Quella delle farfalle è un vita breve e leggera, che dura giusto il tempo di capire quanto la bellezza sia un dono che la Natura dispensa a piccole dosi e rivela, agli occhi di chi è capace di fermarsi ad osservare, l’ambiente che ci circonda. Quale luogo migliore dell’isola d’Elba, miracolo della biodiversità, per un santuario dedicato alla protezione delle farfalle?
Sarà il Parco Nazionale dell’Arcipelago Toscano a valorizzare in questo modo la parte più fragile e bella della fauna isolana, così ben documentata dal lavoro della bravissima fotografa naturalista Ornella Casnati, alla quale il santuario verrà dedicato. Molte delle sue splendide foto sono, tra l’altro, a corredo di una guida-percorso stampata di recente dall’Apt e dalla Comunità Montana dell’ Arcipelago con fondi europei.

A metà strada tra la terra ancorata al Continente e le altre due grandi isole del Tirreno, l’Elba ha più farfalle della Corsica e della Sardegna, proprio perché la sua posizione le consente di assorbire le specie endemiche delle due zone.
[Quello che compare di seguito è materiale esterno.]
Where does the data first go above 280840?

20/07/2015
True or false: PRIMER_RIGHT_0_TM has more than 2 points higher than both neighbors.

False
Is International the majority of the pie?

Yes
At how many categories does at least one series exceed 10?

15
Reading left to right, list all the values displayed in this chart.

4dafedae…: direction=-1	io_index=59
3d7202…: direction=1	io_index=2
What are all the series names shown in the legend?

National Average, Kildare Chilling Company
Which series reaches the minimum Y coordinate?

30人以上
Nelle isole dell’arcipelago toscano si crea infatti una sorta di “fauna chimera”, grazie alla quale è possibile vedere volare fianco a fianco specie che non convivono in nessun altro angolo del globo.
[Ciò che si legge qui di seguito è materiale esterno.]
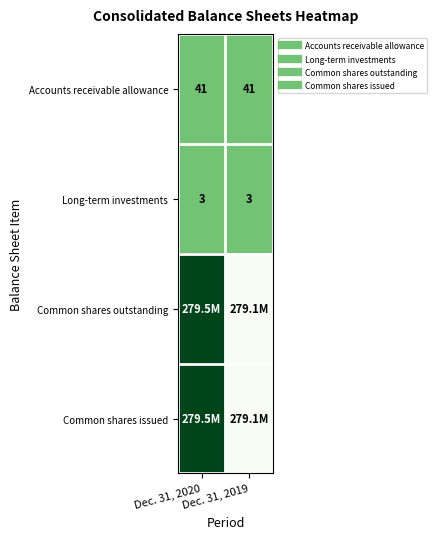

At which category does the chart reach its peak across all series?

Dec. 31, 2020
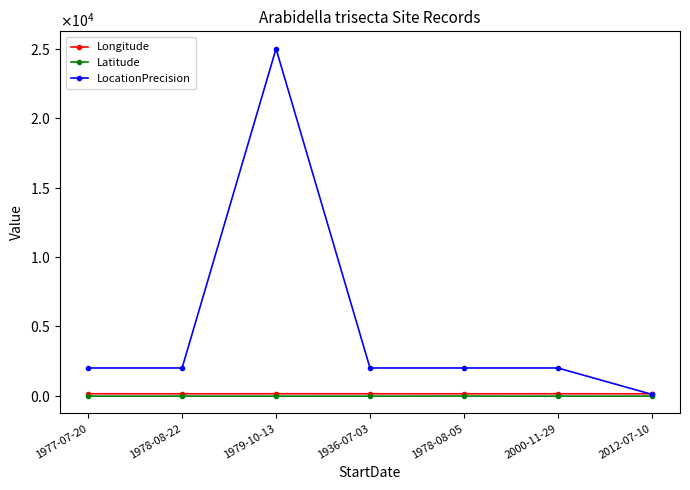

Which category has the highest value across all series?

1979-10-13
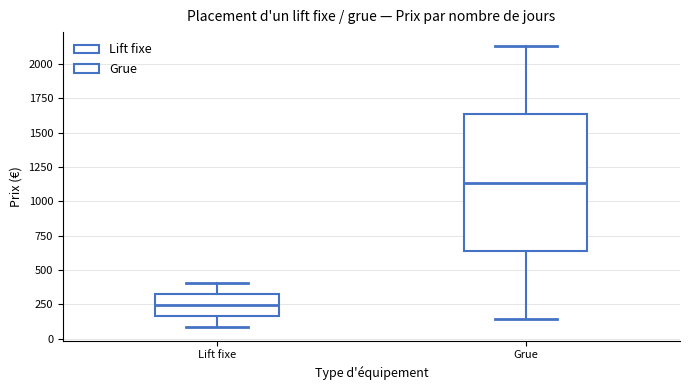

Where does the lower whisker of the box for Grue end on the y-axis? The values are not printed on the chart, so give them approximately, as read against the axis.

150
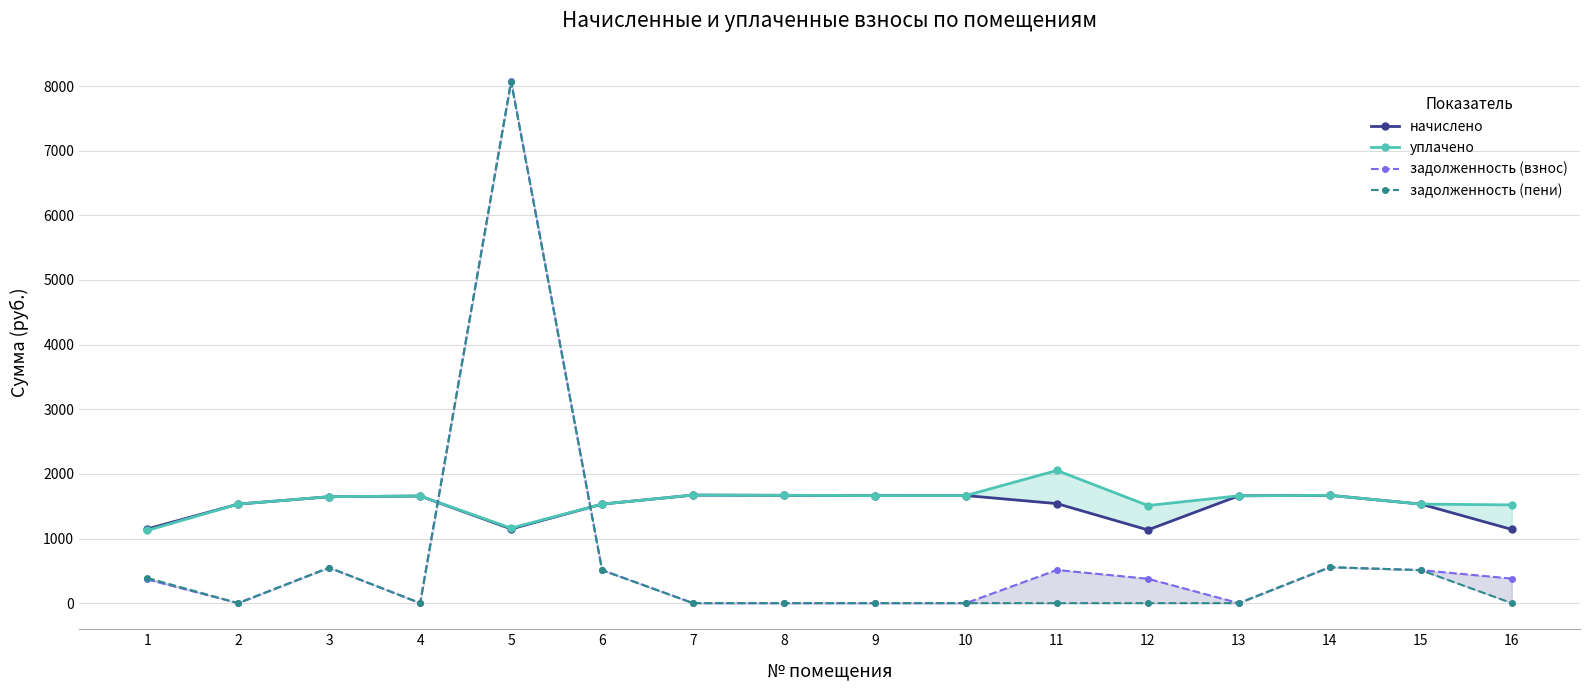

What is the difference between the second highest and second lowest values in the уплачено series?

511.4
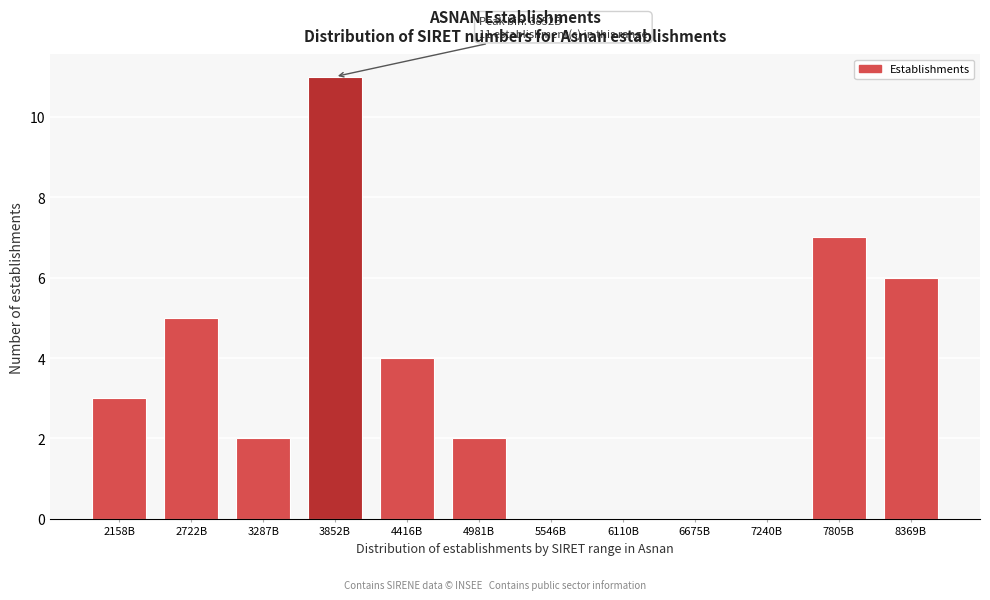

Reading left to right, extract all data points from this chart.

2158B=3	2722B=5	3287B=2	3852B=11	4416B=4	4981B=2	5546B=0	6110B=0	6675B=0	7240B=0	7805B=7	8369B=6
L’area in cui nascerà il santuario, lungo un percorso di meno di mezzo chilometro, un vero e proprio sentiero tematico con tanto di cartellonistica che spiegherà i tipi di farfalle, è un tempio naturalistico. Vi si muovono, come galleggiando tra la terra e il cielo, circa 40 specie di farfalle, alcune delle quali possono vivere 11 mesi, mentre altre, che non sono dotate neppure dell’apparato digerente, solo pochi giorni.
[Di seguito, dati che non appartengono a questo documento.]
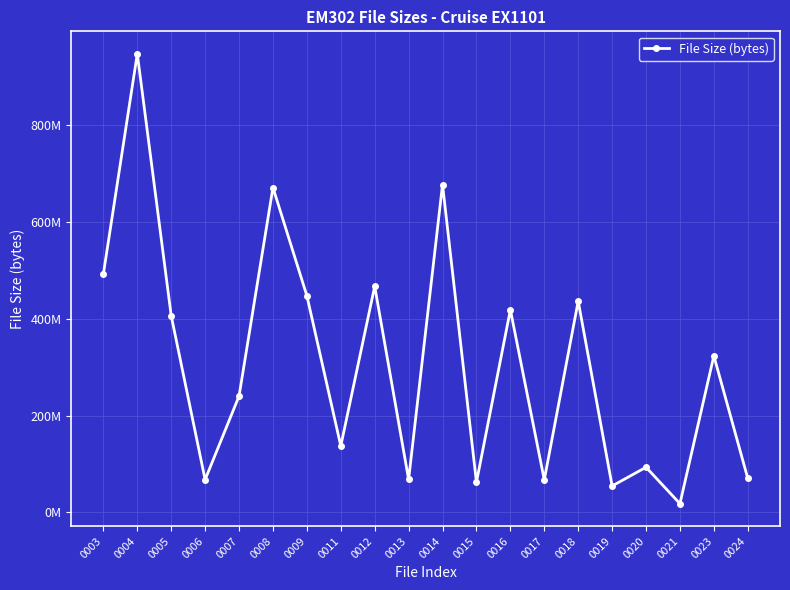

Does the chart have visible grid lines?

Yes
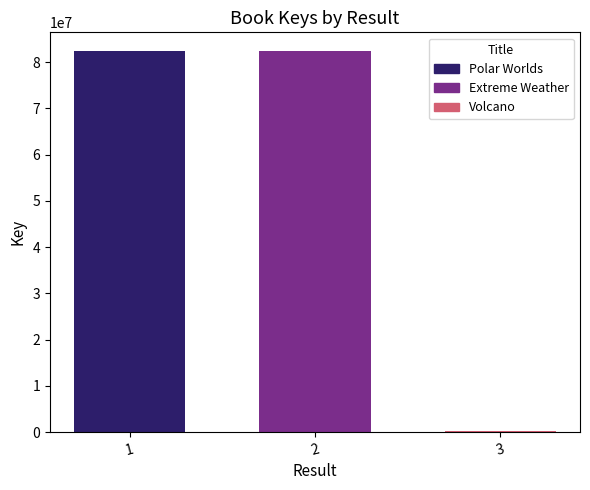

How many series are shown in this chart?

3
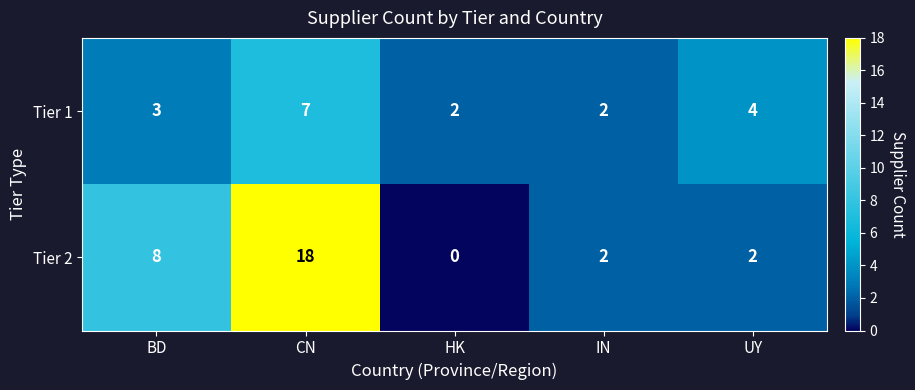

Count the number of data series in this chart.

2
«Il luogo dove questo avviene maggiormente», ha dichiarato alla festa di inaugurazione Leonardo Dapporto, esperto di imenotteri e lepidotteri, «è sulle pendici del monte Capanne che per la sua altitudine e per essere situato in questo punto del Mediterraneo, è uno dei punti più “caldi” di biodiversità; l’area dove nascerà il santuario, lungo il sentiero n. 5, presso una delle aree da pic-nic più frequentate dell’Elba, è una sorta di Cappella Sistina naturalistica. Vi svolazzano soprattutto sui pratelli, non si sa se attirate dal nutrimento o da cos'altro, circa 40 specie di farfalle. Ma non pensate di trovarle adesso. In dicembre sono tutte incrisalidate per riapparire in primavera».

Quando in Primavera le farfalle torneranno a riempire l’aria, in corrispondenza con il Festival del Camminare che dal 3 aprile al 10 maggio 2009 contagerà l’Arcipelago, tutto sarà pronto perché queste piccole meraviglie possano andare ad arricchire le tante iniziative eco-turistiche del Parco Nazionale: cartellonistica, cartografia, guide, passeggiate guidate.

Questo santuario rappresenta il riconoscimento di una biodiversità che nell’Isola riguarda fauna e flora, terra e mare. E’ un modo per riaffermare il concetto che il Parco, valorizzando le varietà della vita e la loro tutela e conservazione, promuove nello stesso tempo quel segmento economico in ascesa che si chiama eco-turismo «Solo attraverso la conoscenza si può avere la vera tutela ambientale», ha fatto notare Franca Zanichelli, direttrice del Parco, «capendo il valore della bellezza e la ricchezza della vita di questi piccoli esseri, dei vegetali di cui si nutrono e l'interazione con tutte le componenti atmosferiche».